Is differentiation as a map discontinuous?

Question

I came across the statement below:

Let $C([0,1])$ be the space of all continuous functions over the interval $[0,1]$ equipped with the Supremum norm. Assume $A$ is a map on the space of all differentiable functions whose derivative is continuous into $C([0,1])$. Also, $A$ is differentiation in the sense that it maps a functions to its derivative. The map $A$ (differentiation) is discontinuous.

It's written that the last sentence is well-known but I can't make any sense of it. How can I arrive at such a conclusion? Actually, I am looking for an explicit counterexample.

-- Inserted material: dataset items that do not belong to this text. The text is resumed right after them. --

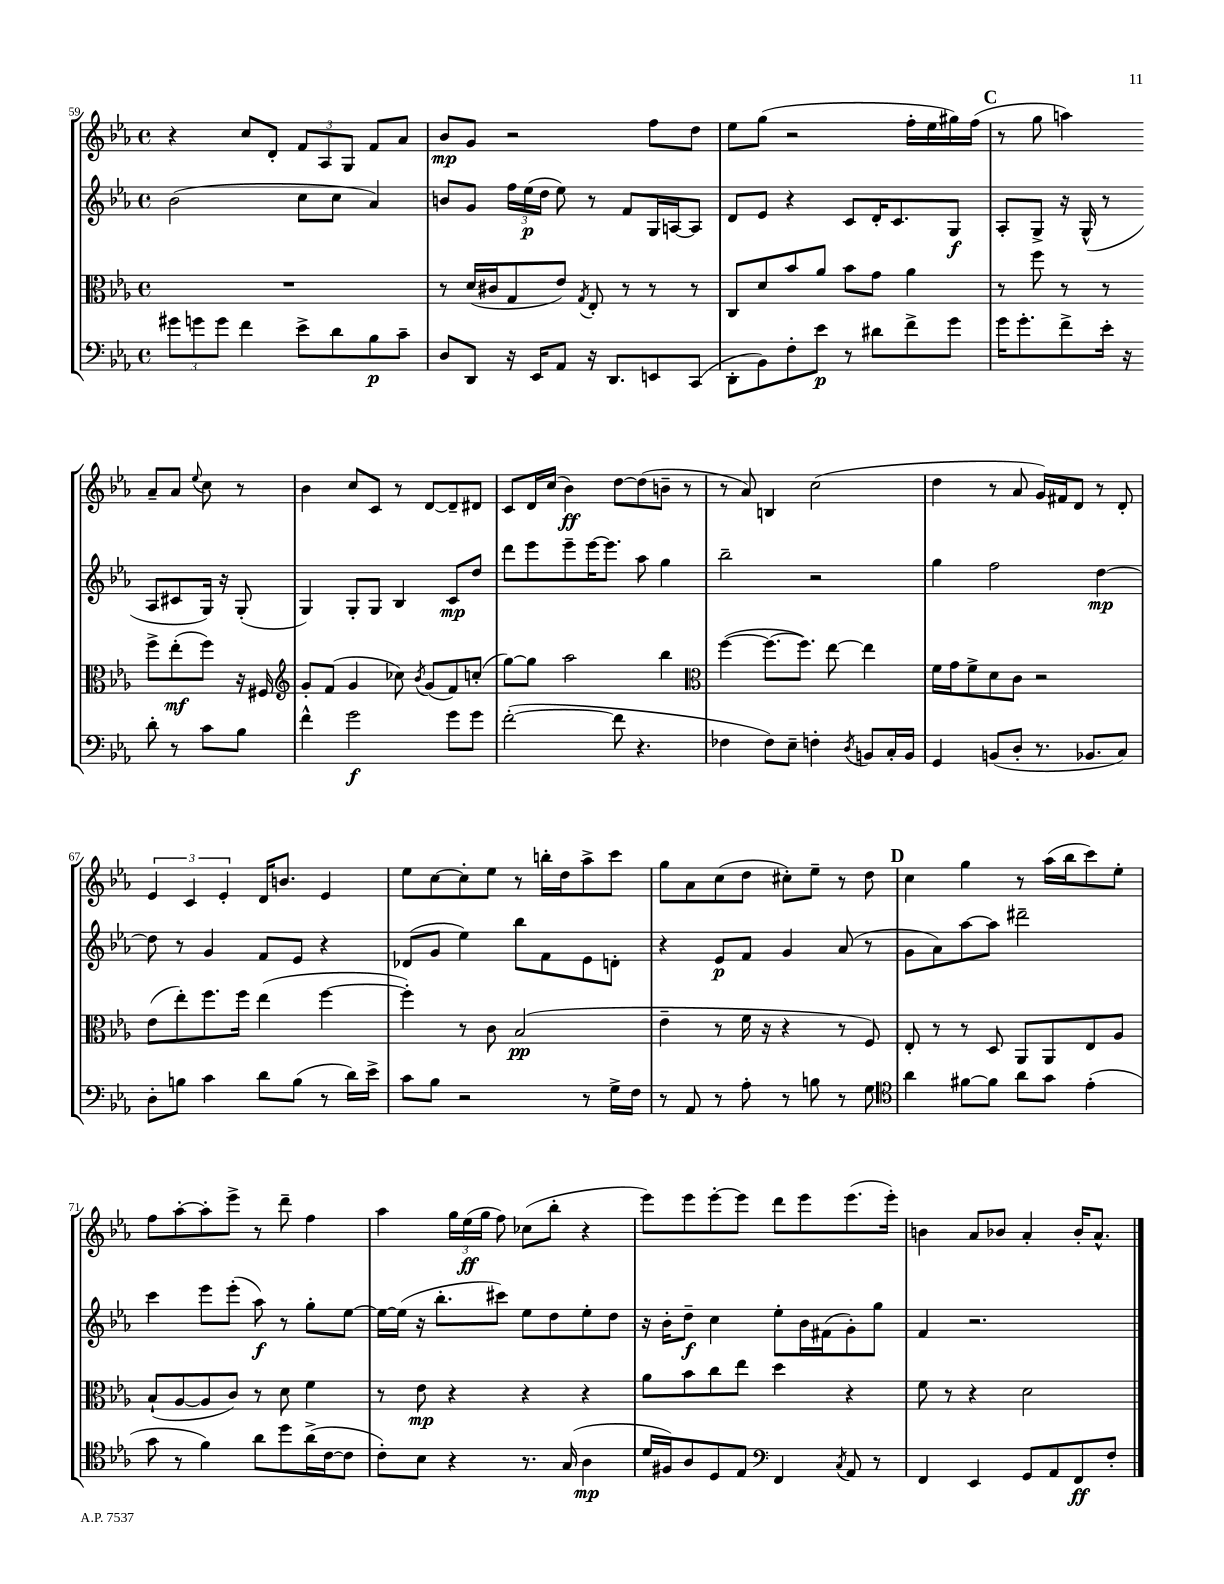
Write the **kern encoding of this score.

**kern	**kern	**kern	**kern
*staff4	*staff3	*staff2	*staff1
*clefF4	*clefC3	*clefG2	*clefG2
*k[b-e-a-]	*k[b-e-a-]	*k[b-e-a-]	*k[b-e-a-]
*M4/4	*M4/4	*M4/4	*M4/4
*met(c)	*met(c)	*met(c)	*met(c)
12g#\L	1r	(2b-\	4r
12g\	.	.	.
12g\J	.	.	.
4f\	.	.	8cc/L
.	.	.	8d'/J
8e-^\L	.	8cc\L	12f/L
.	.	.	12A-/
8d\	.	8cc\J	.
.	.	.	12G/J
8B-\	.	4a-/)	8f/L
8c~\J	.	.	8a-/J
=	=	=	=
8D/L	8r	8b/L	8b-/L
8DD/J	(16d/LL	8g/J	8g/J
.	16c#/J	.	.
16r	8G/	24ff\LL	2r
.	.	(24ee-\	.
16EE-/LK	.	.	.
.	.	24dd\JJ	.
8AA-/J	8e-/J)	8ee-\)	.
.	8qG/	.	.
16r	8E-'/	8r	.
8.DD/L	.	.	.
.	8r	8f/L	.
8EE/	8r	16G/L	8ff\L
.	.	[16A/J	.
(8CC/J	8r	8A/]J	8dd\J
=	=	=	=
8DD'\L	8C/L	8d/L	8ee-\L
8BB-\)	8d/	8e-/J	(8gg\J
8F'\	8b-/	4r	2r
8e-\J	8a-/J	.	.
8r	8b-\L	8c/L	.
8d#\L	8g\J	16d'/K	.
.	.	8.c/	.
8f^\	4a-\	.	16ff'\LL
.	.	.	16ee-\
8g\J	.	8G/J	16gg#\)
.	.	.	(16ff\JJ
=	=	=	=
16g\LK	8r	8A-'/L	8r
8.g'\	.	.	.
.	8ff\	8G^/J	8gg\
8f^\	8r	16r	4aa\)
.	.	(16G^^/	.
16e-'\Jk	8r	8r	.
16r	.	.	.
8d'\	8ff^\L	8A-/L	8a-~/L
8r	(8ee-'\	8c#/	8a-/J
.	.	.	8qqee-/
8c\L	8ff\J)	16G/Jk)	8cc\
.	.	16r	.
8B-\J	16r	(8G'/	8r
.	16F#/	.	.
=	=	=	=
*	*clefG2	*	*
4f^^\	8g'/L	4G/)	4b-\
.	(8f/J	.	.
2g\	4g/	8G'/L	8cc/L
.	.	8G/J	8c/J
.	8cc-\)	4B-/	8r
.	8qb-/	.	.
.	(8g/L	.	[8d/L
8g\L	8f/)	8c/L	8d~/]
8g\J	(8cc'/J	8dd/J	8d#/J
=	=	=	=
([2f'\	[8gg\L)	8ddd\L	8c/L
.	8gg\]J	8eee-\	16d/L
.	.	.	(16cc/JJ
.	2aa-\	8eee-~\	4b-\)
.	.	[16eee-\K	.
.	.	8.eee-\]J	.
8f\]	.	.	[8dd\L
4.r	.	8aa-\	(8dd\]
.	4bb-\	4gg\	8b~\J
.	.	.	8r
=	=	=	=
*	*clefC3	*	*
4F-\	([4ff\	2bb-~\	8r
.	.	.	8a-/)
8F-\L)	8.ff\_L	.	4B/
8E-~\J	.	.	.
.	8.ff\]J)	.	.
4F'\	.	2r	(2cc\
.	[8ee-\	.	.
8qD/	.	.	.
8BB/L	4ee-\]	.	.
16C'/L	.	.	.
16BB/JJ	.	.	.
=	=	=	=
4GG/	16f\LL	4gg\	4dd\
.	16g\J	.	.
.	8f^\	.	.
(8BB/L	8d\	2ff\	8r
8D'/J	8c\J	.	8a-/
8.r	2r	.	16g/LL)
.	.	.	16f#/J
.	.	.	8d/J
8.BB-/L	.	.	.
.	.	[4dd\	8r
8C/J)	.	.	8d'/
=	=	=	=
8D'\L	(8e-\L	8dd\]	6e-/
8B\J	8ee-'\)	8r	.
.	.	.	6c/
4c\	8.ff\	4g/	.
.	.	.	6e-'/
.	16ff\Jk	.	.
8d\L	(4ee-\	8f/L	16d/LK
.	.	.	8.b/J
(8B\J	.	8e-/J	.
8r	[4ff\	4r	4e-/
16d\LL)	.	.	.
16e-^\JJ	.	.	.
=	=	=	=
8c\L	4ff'\])	(8d-/L	8ee-\L
8B-\J	.	8g/J	[8cc\
2r	8r	4ee-\)	8cc'\]
.	8c\	.	8ee-\J
.	(2B-/	8bb-\L	8r
.	.	8f\	16bb'\LL
.	.	.	16dd\J
8r	.	8e-\	8aa-^\
16G^\LL	.	8d'\J	8ccc\J
16F\JJ	.	.	.
=	=	=	=
8r	4e-~\	4r	8gg\L
8AA-/	.	.	8a-\
8r	8r	8e-/L	(8cc\
8A-'\	16f\	8f/J	8dd\J
.	16r	.	.
8r	4r	4g/	8cc#'\L)
8B\	.	.	8ee-~\J
8r	8r	(8a-/	8r
8G\	8F/)	8r	8dd\
=	=	=	=
*clefC4	*	*	*
4a-\	8E-'/	8g\L	4cc\
.	8r	8a-\)	.
[8f#\L	8r	[8aa-\	4gg\
8f#\]J	8D/	8aa-\]J	.
8a-\L	8AA-/L	2ddd#~\	8r
8g\J	8AA-/	.	(16aa-\LL
.	.	.	16bb-\J
(4e-'\	8E-/	.	8ccc\)
.	8A-/J	.	8ee-'\J
=	=	=	=
8g\	(8B-`/L	4ccc\	8ff\L
8r	[8A-/	.	[8aa-'\
4f\)	8A-/]	8eee-\L	8aa-'\]
.	8c/J)	(8eee-'\J	8eee-^\J
8a-\L	8r	8aa-\)	8r
8dd\	8d\	8r	8ddd~\
(16a-^\L	4f\	8gg'\L	4ff\
[16c\J	.	.	.
8c\]J	.	[8ee-\J	.
=	=	=	=
8c'\L)	8r	16ee-\_LL	4aa-\
.	.	(16ee-\]JJ	.
8B-\J	8e-\	16r	.
.	.	8.bb-'\L	.
4r	4r	.	24gg\LL
.	.	.	(24ee-\
.	.	.	24gg\JJ
.	.	8ccc#\J)	8ff\)
8.r	4r	8ee-\L	(8cc-\L
.	.	8dd\	8bb-'\J
(16G/	.	.	.
4A-\	4r	8ee-'\	4r
.	.	8dd\J	.
=	=	=	=
16d/LL	8a-\L	16r	8eee-\L)
16F#/J)	.	16b-'\LK	.
8A-/	8b-\	8dd~\J	8eee-\
8D/	8cc\	4cc\	[8eee-'\
8E-/J	8ee-\J	.	8eee-\]J
*clefF4	*	*	*
4FF/	4dd\	8ee-'\L	8ddd\L
.	.	16b-\L	8eee-\
.	.	(16f#\J	.
8qC/	.	.	.
8AA-/	4r	8g'\)	(8.eee-\
8r	.	8gg\J	.
.	.	.	16eee-'\Jk)
=	=	=	=
4FF/	8f\	4f/	4b\
.	8r	.	.
4EE-/	4r	2.r	8a-/L
.	.	.	8b-/J
8GG/L	2d\	.	4a-'/
8AA-/	.	.	.
8FF/	.	.	16b-'/LK
.	.	.	8.a-^^/J
8F'/J	.	.	.
==	==	==	==
*-	*-	*-	*-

Any help would be highly appreciated.

Answer 1

For a counterexample, take the sequence $$\frac {\sin nx} n$$ These are all continuously differentiable, but the sequence converges to $0$ and the sequence of derivatives doesn't converge at all. The derivative of the limit is not equal to the limit of the derivatives, so it is not continuous.

Answer 2

It depends on your understanding of $C^1([0,1])$, the space of all differentiable functions whose derivative is continuous. It is a linear subspace of $C([0,1])$, where $C([0,1])$ is is equipped with the supremum norm $\lVert f \rVert = \sup_{x \in [0,1]} \lvert f(x) \rvert$. If you give $C^1([0,1])$ the norm inherited from $C([0,1])$, i.e. the supremum norm, then $A$ is not continuous (see Matt Samuel's answer). But you can also give $C^1([0,1])$ the norm $$\lVert f \rVert^{(1)} = \lVert f \rVert + \lVert f' \rVert .$$ Then $A : (C^1([0,1]), \lVert - \rVert^{(1)}) \to (C([0,1]), \lVert - \rVert)$ is trivially continuous.

Edited:

$(C^1([0,1]), \lVert - \rVert^{(1)})$ is a Banach space. See Prove that $C^1([a,b])$ with the $C^1$- norm is a Banach Space. In contrast, $(C^1([0,1]), \lVert - \rVert)$ is not. You can generalize this to the sets $C^k([0,1])$ of $k$-times continuously differentiable functions. They are Banach spaces if equipped with $$\lVert f \rVert^{(k)} = \lVert f \rVert + \lVert f' \rVert + \ldots + \lVert f^{(k)} \rVert$$ and $$A : (C^{(k)}([0,1]), \lVert - \rVert^{(k)}) \to (C^{(k-1)}([0,1]), \lVert - \rVert^{[k-1)}), A(f) = f' ,$$ is continuous.